## EXCERPTED TEXT
<<<<
Who among us did NOT rise at the break of dawn U.S. time to see Kate and William get married this morning?!
Are you aware of our connections to the abbey? We owe those connections to our ancestor Lady Elizabeth Brooke.
We are related to Edward the Confessor who dedicated his life to the building of Westminster Abbey. His cousin was Robert the Magnificent, a.k.a. “The Devil” – 5th Duke of Normandy. The Duke was the father of William the Conqueror; Robert and William are direct ancestors.
Poor Edward was too weak to attend the dedication of his new church on 28 December; he died January 5, 1066. If you have time, check this link:
http://www.westminster-abbey.org/visit-us/highlights/edward-the-confessor
FROM HEREON IN I’M GOING TO NOTE “DA” FOR DIRECT ANCESTOR.
Note that some of the stories are so interesting I got a little carried away.
William I, a.k.a. William the Conqueror (DA) was crowned at Westminster on Christmas Day, 1066. He married Matilda of Flanders (DA). She was crowned queen at Westminster in 1068.
They had serious problems with their sons – who also had problems with each other. After William I died, their son William was crowned William II at Westminster on 9/26/1087. He was very much disliked and died (without heirs) in a “hunting accident.” He happened to be hunting with his brother Henry at the time.
Henry (DA) was William I’s youngest and the brains of the family.
He was crowned Henry I at Westminster Abbey on August 2, 1100. He quit his epicly whoring ways and married Edith (later “Matilda”) Atheling (DA), a Scottish princess on November 11, 1100 in Westminster Abbey. She was the daughter of King Malcolm III of Scotland and Saint Margaret of Scotland, a.k.a. Queen Margaret of Scotland, Margaret of Wessex. (How cool is that?)
Edith/Matilda was a great influence on him, but he still lost his temper, threw burghers* off towers and enjoyed blinding people.
Henry and Matilda married their young daughter Matilda (DA) off to the (much older) German emperor and – sadly – her brothers died young. When the German emperor died, Matilda the daughter (DA) made the mistake of “going home” and her father stuck her with Geoffrey V (DA), Count of Anjou – a.k.a. Plantagenet. (Yes, Henry VIII hated the Plantagenets because of their potential right to the throne. I’ll cover that some other time. Or watch “The Tudors.”)
Matilda married Geoffrey V Plantagenet, 9th Count on 22 May 1127 in Le Mans Cathedral, Anjou. When Henry I died, Matilda was made queen of England for a short time. She was crowned at Westminster Abbey December 19, 1154. She had two strikes against her – she was arrogant and she was female. Despite their hate/hate relationship, Matilda and Geoffrey had an heir – Henry (DA).
>>>>
## WHAT TO DO
**1)** Translate this sentence from the Westminster Abbey post into Spanish: "Poor Edward was too weak to attend the dedication of his new church on 28 December; he died January 5, 1066."
**2)** Answer these from the Westminster Abbey post:
(a) Who dedicated his life to the building of Westminster Abbey?
(b) On what day was William I crowned at Westminster?
(c) In which cathedral did Matilda marry Geoffrey V Plantagenet?
**3)** Echo the part of the Westminster Abbey post starting with "Poor Edward was" and going on through "little carried away.".
You won't need the lines that come after this note.

## DATA PROVIDED
<<<<
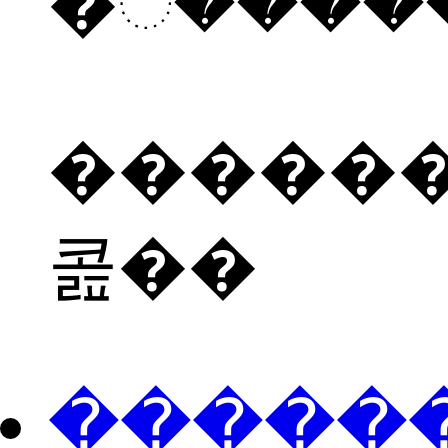
������
콢��
���ֻ��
>>>>
## ANSWER LIST
**1)** El pobre Eduardo estaba demasiado débil para asistir a la consagración de su nueva iglesia el 28 de diciembre; murió el 5 de enero de 1066.

**2)**
(a) Edward the Confessor
(b) Christmas Day, 1066
(c) Le Mans Cathedral, Anjou

**3)**
Poor Edward was too weak to attend the dedication of his new church on 28 December; he died January 5, 1066. If you have time, check this link:
http://www.westminster-abbey.org/visit-us/highlights/edward-the-confessor
FROM HEREON IN I’M GOING TO NOTE “DA” FOR DIRECT ANCESTOR.
Note that some of the stories are so interesting I got a little carried away.